* **TO DO**: In these entries, tally the lines where "también" occurs. Respond with only the count.

* **TASK INPUTS**:
*** Block opens ***

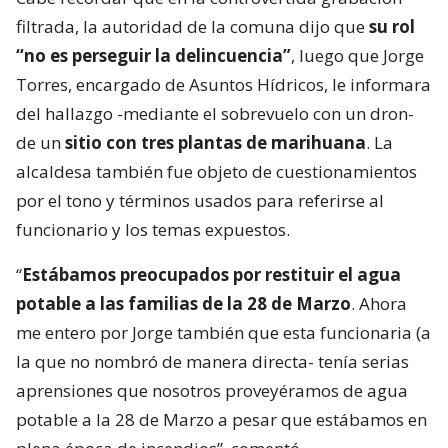
filtrada, la autoridad de la comuna dijo que
su rol
“no es perseguir la delincuencia”
, luego que Jorge
Torres, encargado de Asuntos Hídricos, le informara
del hallazgo -mediante el sobrevuelo con un dron-
de un
sitio con tres plantas de marihuana
. La
alcaldesa también fue objeto de cuestionamientos
por el tono y términos usados para referirse al
funcionario y los temas expuestos.
“
Estábamos preocupados por restituir el agua
potable a las familias de la 28 de Marzo
. Ahora
me entero por Jorge también que esta funcionaria (a
la que no nombró de manera directa- tenía serias
aprensiones que nosotros proveyéramos de agua
potable a la 28 de Marzo a pesar que estábamos en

*** Block closes ***

* **EXERCISE RESPONSE**: 2